Scale AKS clusters manually

Microsoft Azure Kubernetes Service, Part 3 Manually scaling AKS clusters

Via the Azure Kubernetes outstaffing Service, or AKS for short, we have already provided an application per container cluster in this workshop. We look at the scaling of Kubernetes clusters in general and AKS clusters in particular in this part.

Companies on the topic

Nodes and pods in a container cluster can be scaled quite easily by hand with the Azure Kubernetes Service.

(Image: Drilling / Microsoft)

The node pool is ready, our application currently consists of two pods for frontend and backend.

(Image: Drilling / Microsoft)

Similar to the second part of this series, let’s start again by showing the number and distribution of node pools and nodes in the cluster in order to control the connectivity of the AKS clusters created at that time. For this purpose, we set the kubectl command “get nodes” :

kubectl get nodes

Now we determine with the command …

kubectl get pods

… , how many pods our application consists of as well as the IDs of the respective pods together with the respective pod status.

Our Deployment consists of a Frontend and a Backend.

(Image: Drilling / Microsoft)

Furthermore, we could determine the status of our deployment at any time, this succeeds with the command:

kubectl get deployment

Now we want to look at the scaling options in AKS and try out some types of manual scaling. But we should also accumulate some background knowledge.

Scaling in Kubernetes and AKS

Since applications can grow beyond the capacity of a single pod, Kubernetes has automatic cluster scaling. This is based on adding compute resources.

By default, automatic cluster scaling checks the metric API server every ten seconds for a potentially required adjustment of the number of nodes. If scaling is required, the number of nodes in the AKS cluster is automatically increased or decreased. In addition, Kubernetes has a horizontal pod autoscaler (HPA) that scales based on metrics and works hand in hand with the cluster autoscaler.

Kubernetes uses horizontal automatic pod scaling to monitor resource requirements and to automatically scale the number of replicas. By default, horizontal automatic pod scaling checks the Metrics API every 30 seconds for required changes in replica count.

The scaling options in AKS.

(Image: Microsoft)

Generally, horizontal automatic pod scaling increases or reduces the number of pods as required by the application. Automatic cluster scaling, in turn, changes the number of nodes to meet the capacity requirement for additional pods. So if the number of application instances required changes, the number of underlying Kubernetes nodes may also need to be changed.

However, AKS admins can also manually scale the number of replicas (pods) and nodes at any time to test how the application responds to a change in available resources and status. With manual scaling, you can define and force a fixed number of resources to be used at any time, such as the number of nodes. For manual scaling, you define the number of replicas and/or nodes.

The Kubernetes API then plans to create additional pods or remove nodes based on this replica or node count. Specifically, when scaling nodes horizontally, the Kubernetes API calls the relevant Azure compute API that is bound to the compute type used by the cluster. For example, the AKS cluster could be based on VM Scale Sets, which determines the logic for selecting the nodes to be removed using the “VM Scale Sets”API.

Cooling the scaling of events

Since horizontal automatic pod scaling checks the metrics API every 30 seconds, scaling events may not be completed successfully before another check is performed. Thus, the horizontal automatic Pod scaling could change the number of replicas before a previous scaling event was able to receive a resource request and adjust accordingly.

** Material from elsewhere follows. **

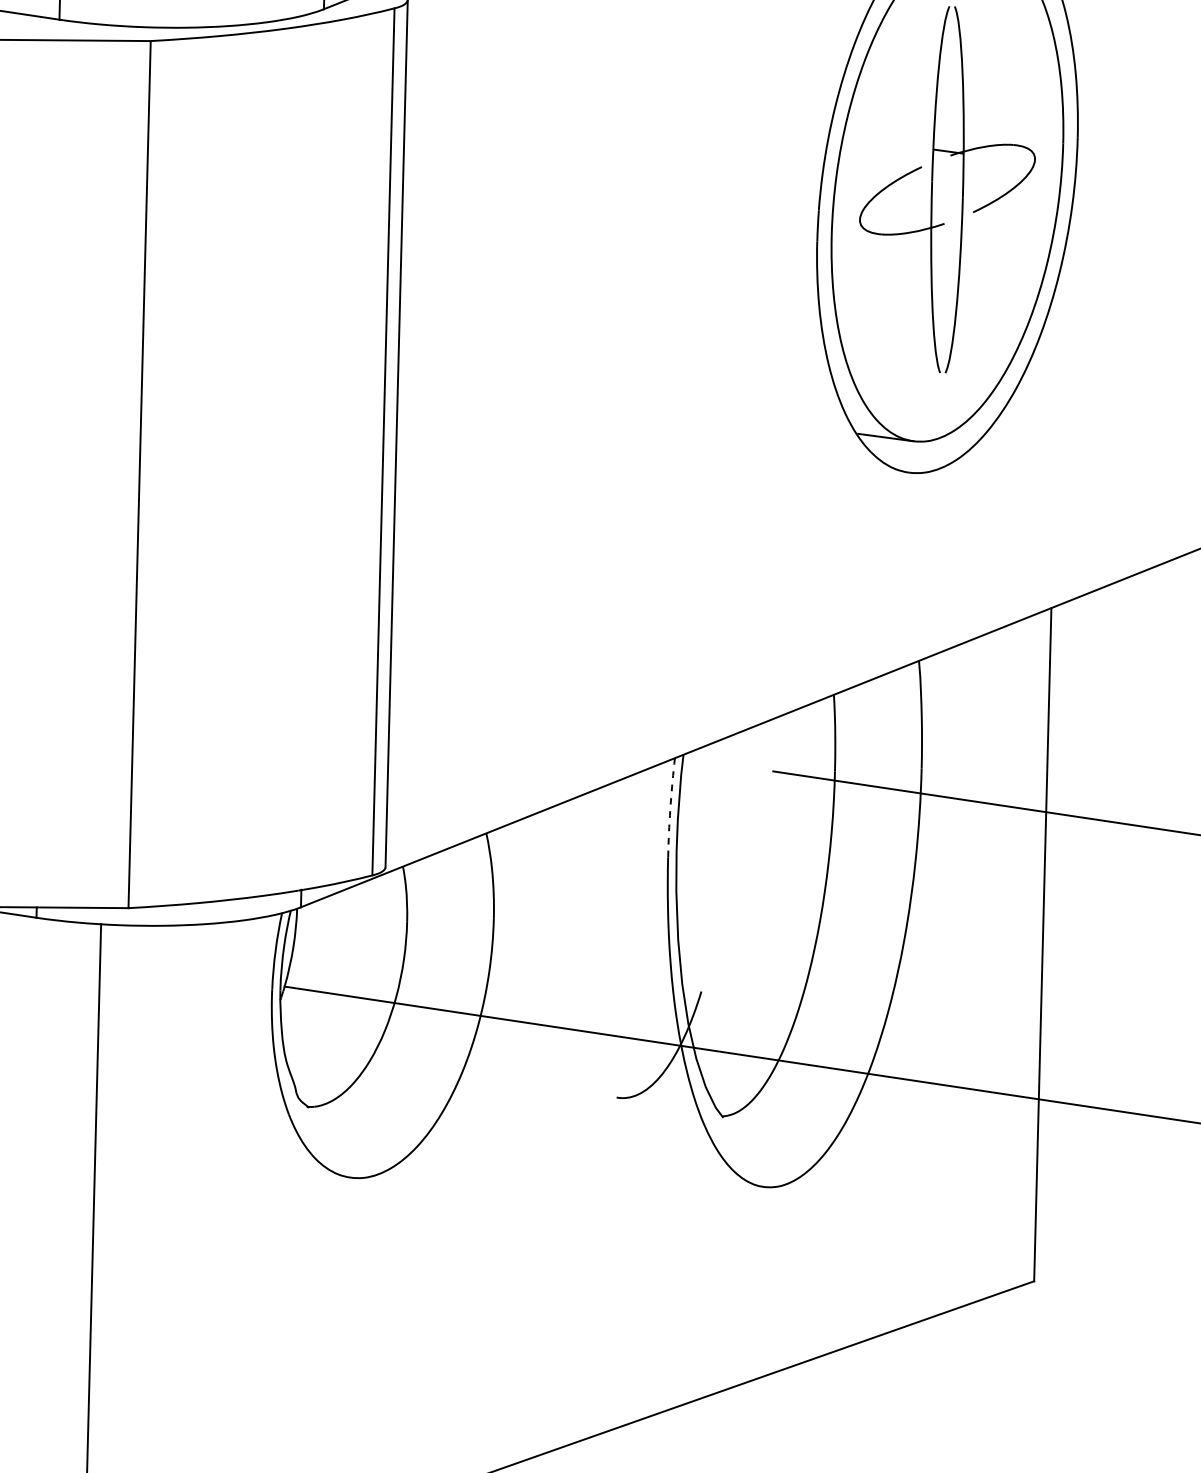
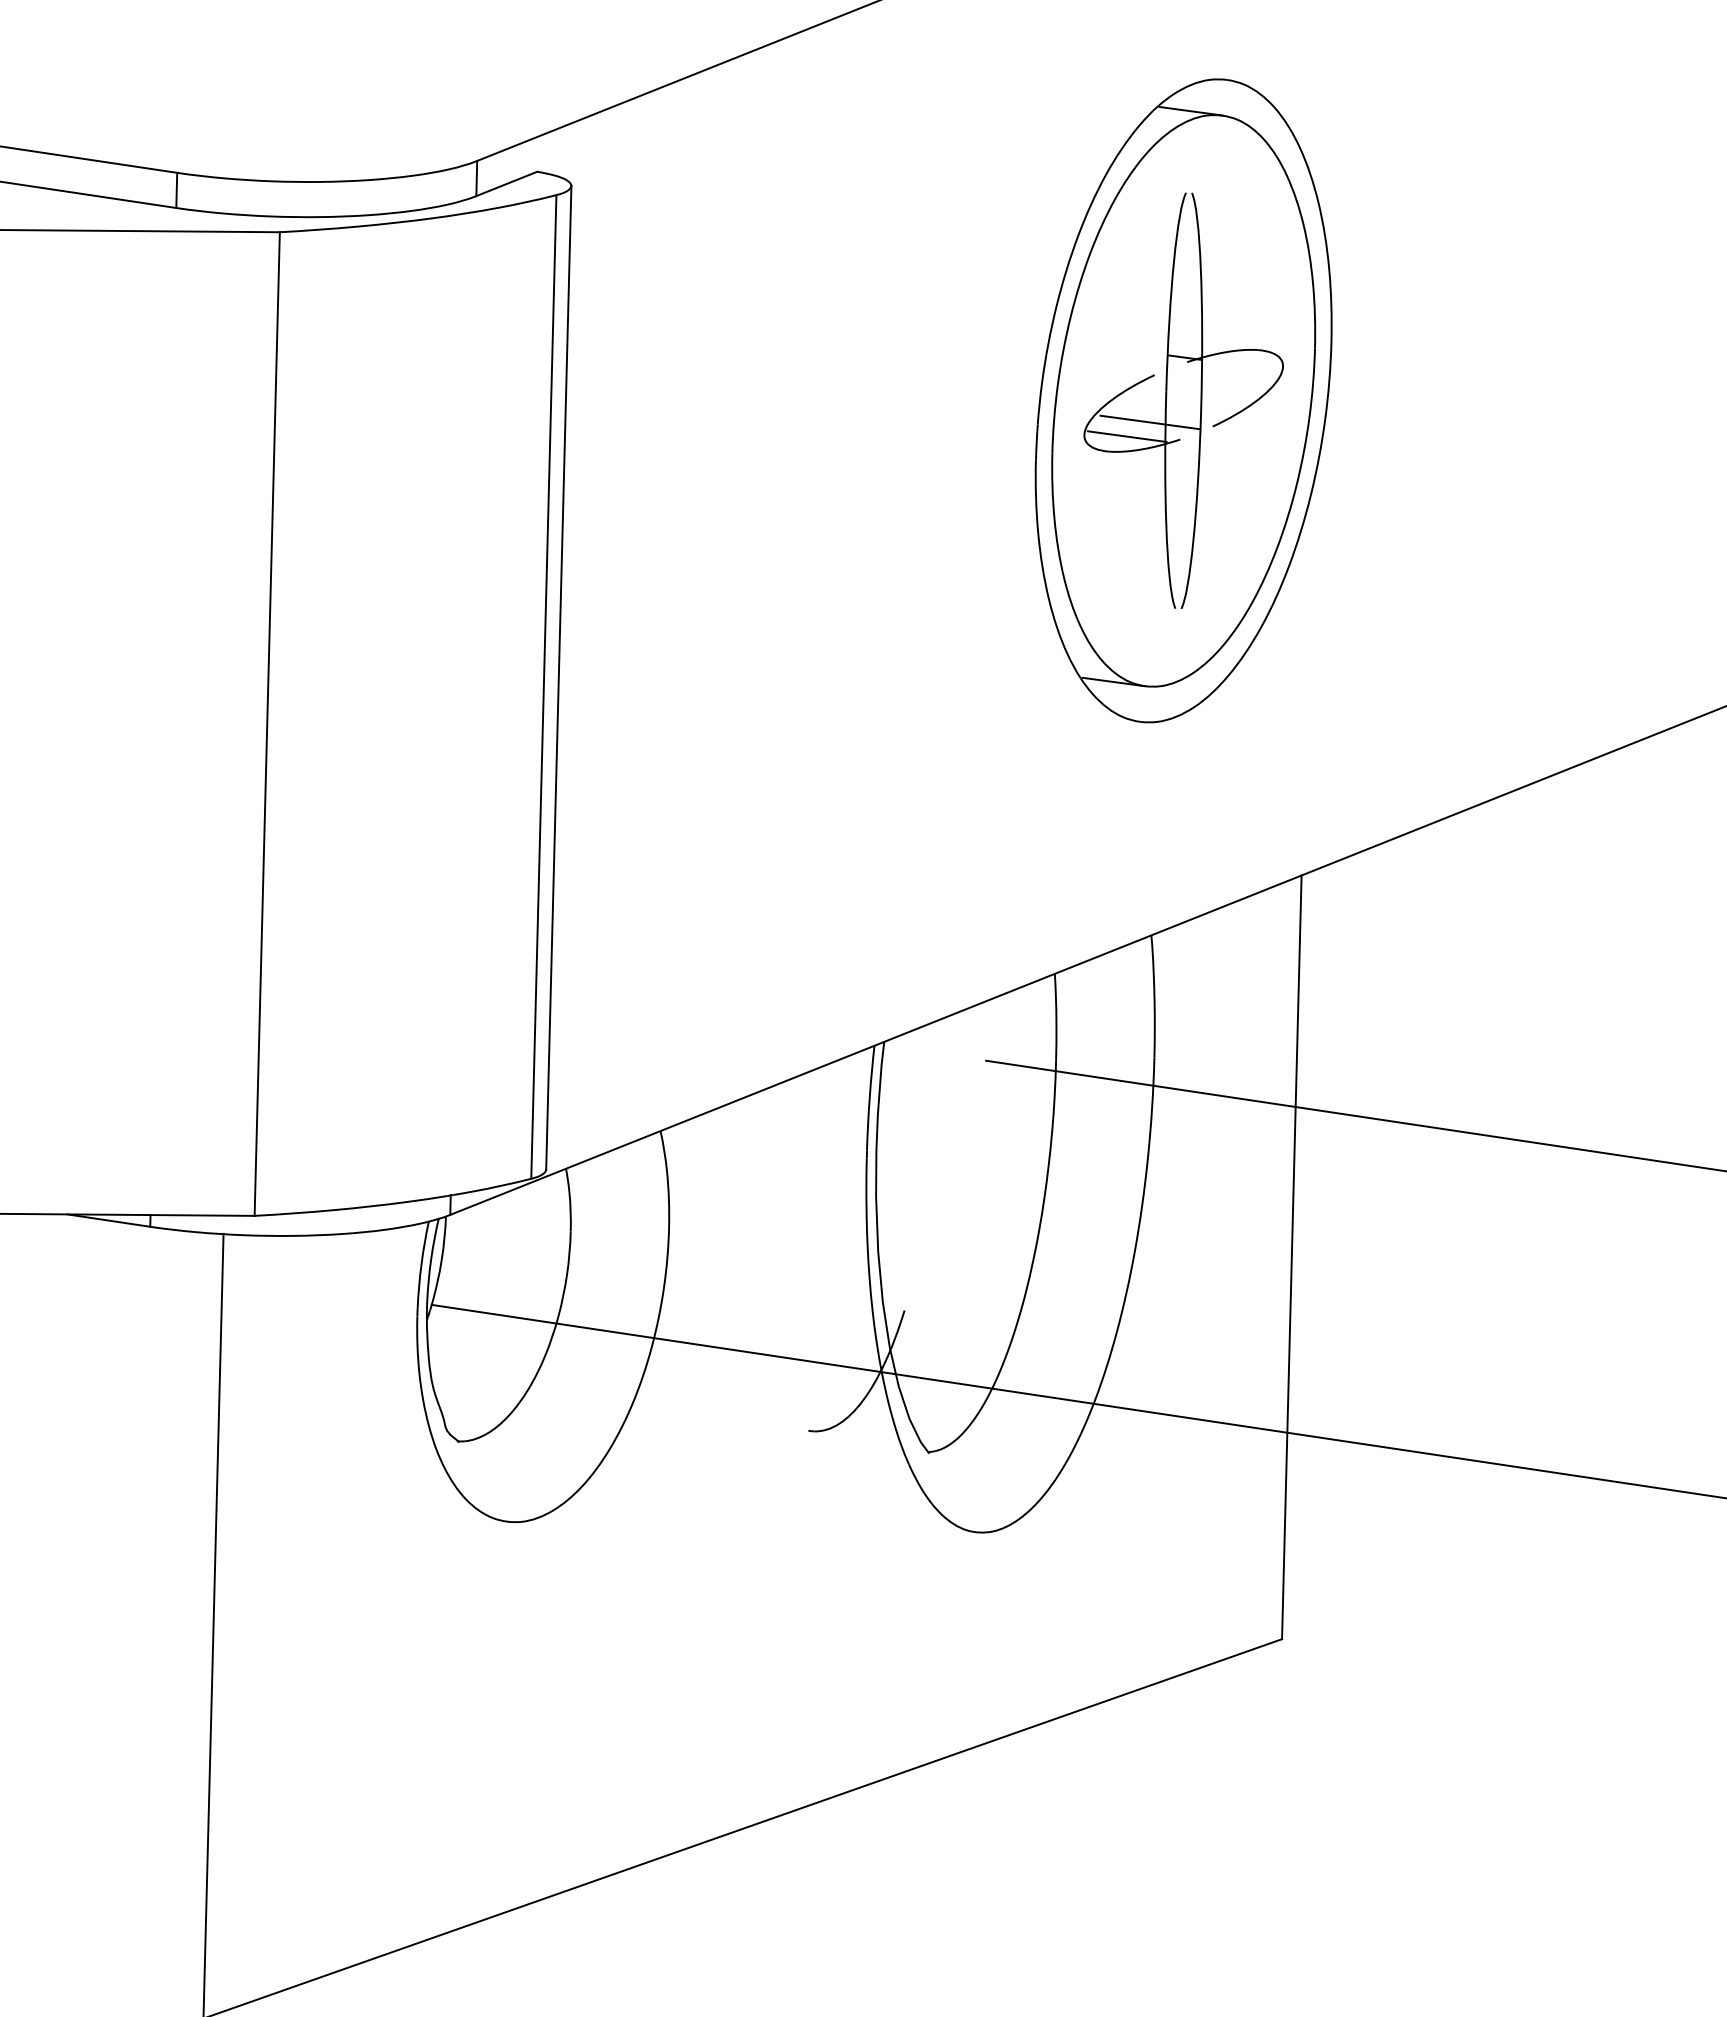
line: (917, 208) -> (1149, 422), added
line: (897, 221) -> (1126, 436), added
arc: (670, 803) -> (869, 1097), dashed -> solid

To minimize such events, the admin can set a delay value. This value defines how long the horizontal automatic Pod, scaling a scaling event will have to wait before another scaling event can be triggered. This behavior allows the new replica count to take effect and the metrics API to reflect the distributed workload.

Manual scaling of pods.

(Image: Drilling / Microsoft)

Let’s now look at manual scaling with kubectl. We first increase the number of replicas to 2. For this we need the name of the deployment determined above:

kubectl scale --replicas=2 deployment/<Deployment Name>

We then check the result with

kubectl get pods

The manual Scaling of nodes.

(Image: Drilling / Microsoft)

Now we want to increase the number of nodes in the cluster. For this purpose, however, we use the AKS command level in the form of the command “az aks scale”.

az aks scale --resource-group <Name Ressource-Group> --name <Cluster Name> --node-count 2

We check the result again with the get command:

kubectl get nodes

Once again, we increase the number of replicas in the pod autoscaler.